Stevan B. Streem Center for Endourology and Stone Disease, Glickman Urological and Kidney Institute Cleveland Clinic, Cleveland, OH 44195, USA.
Urology. 2013 Feb;81(2):251-6. doi: 10.1016/j.urology.2012.10.004.
To evaluate the intraoperative outcomes of percutaneous renal access using fluoroscopic-guided access (FGA) vs endoscopic-guided access (EGA).
A retrospective record review was conducted of patients undergoing percutaneous nephrolithotomy (PCNL), categorized by the method of achieving renal access. Patients were randomly assigned to 1 of 2 endourologists: 1 practicing EGA and the other practicing FGA. Patient demographics, baseline characteristics, and operative and postoperative outcomes were compared using univariate and multivariate analysis.
From August 2010 to January 2012, 159 patients underwent PCNL (40% EGA, 60% FGA). No significant difference was observed between groups in age (P = .06), American Society of Anesthesiologists Physical Status Classification (P = .7), number of stones (P = .058), cumulative stone diameter (P = .051), number of calyces involved (P = .82), and stone density (P = .49). Body mass index (BMI) was higher in patients undergoing EGA (P = .013). Patients undergoing EGA had shorter fluoroscopy time (3.2 vs 16.8 minutes, P <.001) and lower access number (1.03 vs 1.22 P = .002). Fluoroscopy time was longer for FGA than for EGA after adjusting for BMI, staghorn stones, and access number (P <.001).

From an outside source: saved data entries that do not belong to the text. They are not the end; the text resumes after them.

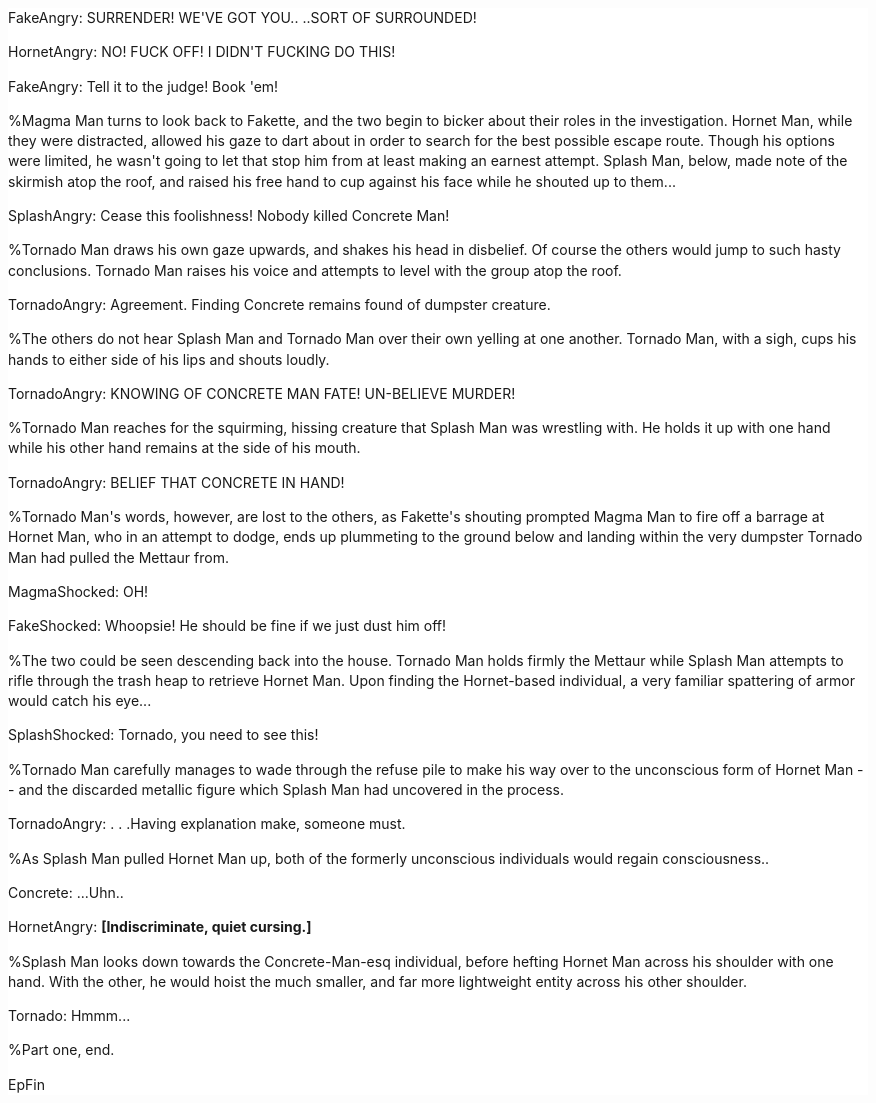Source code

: FakeAngry: SURRENDER! WE'VE GOT YOU.. ..SORT OF SURROUNDED!

HornetAngry: NO! FUCK OFF! I DIDN'T FUCKING DO THIS!

FakeAngry: Tell it to the judge! Book 'em!

%Magma Man turns to look back to Fakette, and the two begin to bicker about their roles in the investigation. Hornet Man, while they were distracted, allowed his gaze to dart about in order to search for the best possible escape route. Though his options were limited, he wasn't going to let that stop him from at least making an earnest attempt. Splash Man, below, made note of the skirmish atop the roof, and raised his free hand to cup against his face while he shouted up to them...

SplashAngry: Cease this foolishness! Nobody killed Concrete Man!

%Tornado Man draws his own gaze upwards, and shakes his head in disbelief. Of course the others would jump to such hasty conclusions. Tornado Man raises his voice and attempts to level with the group atop the roof.

TornadoAngry: Agreement. Finding Concrete remains found of dumpster creature.

%The others do not hear Splash Man and Tornado Man over their own yelling at one another. Tornado Man, with a sigh, cups his hands to either side of his lips and shouts loudly.

TornadoAngry: KNOWING OF CONCRETE MAN FATE! UN-BELIEVE MURDER!

%Tornado Man reaches for the squirming, hissing creature that Splash Man was wrestling with. He holds it up with one hand while his other hand remains at the side of his mouth.

TornadoAngry: BELIEF THAT CONCRETE IN HAND! 

%Tornado Man's words, however, are lost to the others, as Fakette's shouting prompted Magma Man to fire off a barrage at Hornet Man, who in an attempt to dodge, ends up plummeting to the ground below and landing within the very dumpster Tornado Man had pulled the Mettaur from.

MagmaShocked: OH!

FakeShocked: Whoopsie! He should be fine if we just dust him off!

%The two could be seen descending back into the house. Tornado Man holds firmly the Mettaur while Splash Man attempts to rifle through the trash heap to retrieve Hornet Man. Upon finding the Hornet-based individual, a very familiar spattering of armor would catch his eye...

SplashShocked: Tornado, you need to see this!

%Tornado Man carefully manages to wade through the refuse pile to make his way over to the unconscious form of Hornet Man -- and the discarded metallic figure which Splash Man had uncovered in the process.

TornadoAngry: . . .Having explanation make, someone must.

%As Splash Man pulled Hornet Man up, both of the formerly unconscious individuals would regain consciousness..

Concrete: ...Uhn..

HornetAngry: **[Indiscriminate, quiet cursing.]**

%Splash Man looks down towards the Concrete-Man-esq individual, before hefting Hornet Man across his shoulder with one hand. With the other, he would hoist the much smaller, and far more lightweight entity across his other shoulder.

Tornado: Hmmm...

%Part one, end.



EpFin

No significant difference was noted in change in hemoglobin, blood transfusion rate, operative time, or intraoperative complications between groups. Procedures were aborted due to bleeding more commonly in the FGA (8%) than in the EGA group (0%, P = .02) A secondary procedure for stone management was required in 2 (3.2%) of the EGA group compared with 12 (12.5%) of the FGA group.
EGA is safe and effective and leads to decreased fluoroscopy time, decreased need for multiple accesses, and decreased risk of early termination of the procedure or need for secondary procedures.
评估经皮肾镜取石术中使用透视引导入路(FGA)与内镜引导入路(EGA)的术中结果。
对接受经皮肾镜取石术(PCNL)的患者进行回顾性病历记录审查,根据实现肾入路的方法对患者进行分类。患者被随机分配给 2 位泌尿科医生中的 1 位:1 位实践 EGA,另 1 位实践 FGA。使用单变量和多变量分析比较患者的人口统计学、基线特征以及手术和术后结果。
2010 年 8 月至 2012 年 1 月,有 159 名患者接受了 PCNL(40%EGA,60%FGA)。两组在年龄(P=0.06)、美国麻醉医师协会身体状况分类(P=0.7)、结石数量(P=0.058)、结石总直径(P=0.051)、受累肾盏数量(P=0.82)和结石密度(P=0.49)方面无显著差异。接受 EGA 的患者的体重指数(BMI)更高(P=0.013)。接受 EGA 的患者的透视时间更短(3.2 分钟与 16.8 分钟,P<0.001),入路数量更少(1.03 与 1.22,P=0.002)。在调整 BMI、鹿角形结石和入路数量后,FGA 的透视时间比 EGA 长(P<0.001)。两组之间血红蛋白变化、输血率、手术时间或术中并发症无显著差异。由于出血,FGA 组(8%)的手术更频繁地中止,而 EGA 组(0%)则中止(P=0.02)。EGA 组中有 2 例(3.2%)需要进行结石管理的二次手术,而 FGA 组中有 12 例(12.5%)需要进行二次手术。
EGA 安全有效,可减少透视时间、减少多次入路的需要,并降低手术早期终止或需要二次手术的风险。